Many databases partition the data into Chunks (striding) of a fixed size, which helps with disk performance especially in RAID setups.
However, since SSDs become more the standard, the benefit of chunking data is becoming more limited. It does help with incremental
backup strategies, or for use cases where old data needs to be archived or even deleted. For those cases, the partitioner could look
like `(document, sequenceNumber) -> 'partition' + (sequenceNumber / documentsPerChunk) >> 0`, which will write documents into an ever
increasing number of partitions. Or you partition by the document timestamp, which for an `EventStore` document could be taken from the `committedAt` field, which is a javascript timestamp. Optimally, you might want to make sure a commit is not spread among partitions though, so those partitioners are not fool-proof.
### Custom Serialization
By default, the serialization will be achieved through `JSON.stringify` and `JSON.parse`. Those are plenty fast on recent nodejs
versions, but JSON serialization takes more space than more optimized formats. You could use some other library, like `@msgpack/msgpack`
to have performant, but space-safing data format. In benchmarks, `@msgpack/msgpack` even turns out faster than `JSON.parse` for
deserialization and pretty much on par with `JSON.stringify` for serialization. The drawback is that the storage files are no longer
human readable.
```javascript
const { encode, decode } = require('@msgpack/msgpack');
const eventstore = new EventStore('my-event-store', {
storageDirectory: './data',
storageConfig: {
serializer: {
serialize: (doc) => {
const encoded = encode(doc);
return Buffer.from(encoded.buffer, encoded.byteOffset, encoded.byteLength).toString('binary');
},
deserialize: (string) => {
return decode(Buffer.from(string, 'binary'));
}
}
}
});
```
### Compression
To apply compression on the storage level, the `serializer` option of the Storage can be used.
For example to use LZ4:
```javascript
const lz4 = require('lz4');
const eventstore = new EventStore('my-event-store', {
storageDirectory: './data',
storageConfig: {
serializer: {
serialize: (doc) => {
return lz4.encode(Buffer.from(JSON.stringify(doc))).toString('binary');
},
deserialize: (string) => {
return JSON.parse(lz4.decode(Buffer.from(string, 'binary')));
}
}
}
});
```
Since compression works on a per document level, compression efficiency is reduced. This is currently necessary
to allow fully random access of single documents without having to read a large block before.
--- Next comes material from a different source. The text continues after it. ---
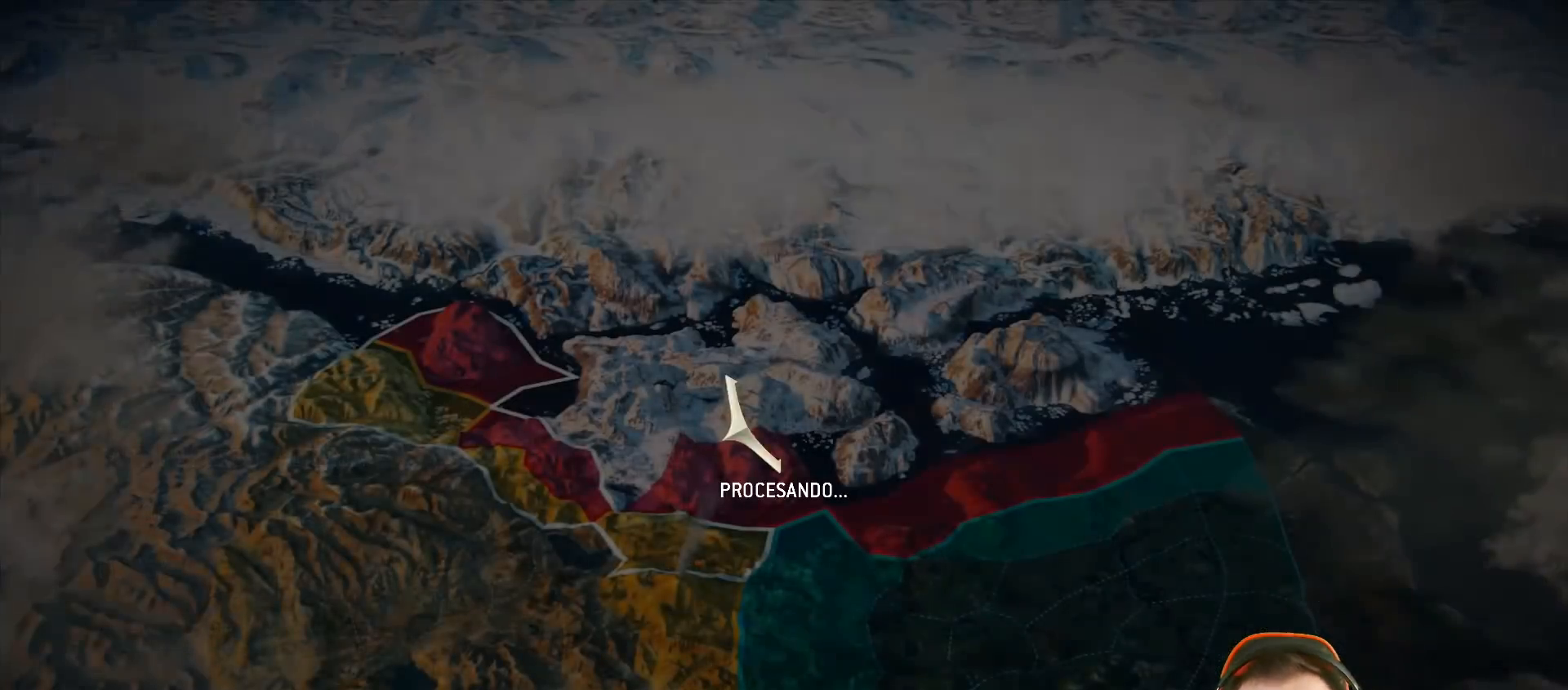
{"buttons": [], "left_stick": "center", "right_stick": "center", "events": []}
If available, use a dictionary for the compression library and fill it with common words that describe
your event/document schema and the following terms:
- "metadata":{"commitId":
- ,"committedAt":
- ,"commitVersion":
- ,"commitSize":
- ,"streamVersion":
### Security
When specifying a matcher function for streams/indexes those matcher functions will be serialized into the index
file and be `eval`'d on later loading for convenience to not having to specify the matcher when reopening.
In order to prevent some malicious attacker from executing arbitrary code in your application by altering an index
file, the matcher function gets fingerprinted with an HMAC.
This HMAC is calculated with a secret that you should specify with the `hmacSecret` option of the storage
configuration.
Currently the `hmacSecret` is an optional parameter defaulting to an empty string, which is unsecure, so always
specify an own unique random secret for this in production.
Alternatively you should always explicitly specify your matchers when opening an existing index, since that will
check that the specified matcher matches the one in the index file.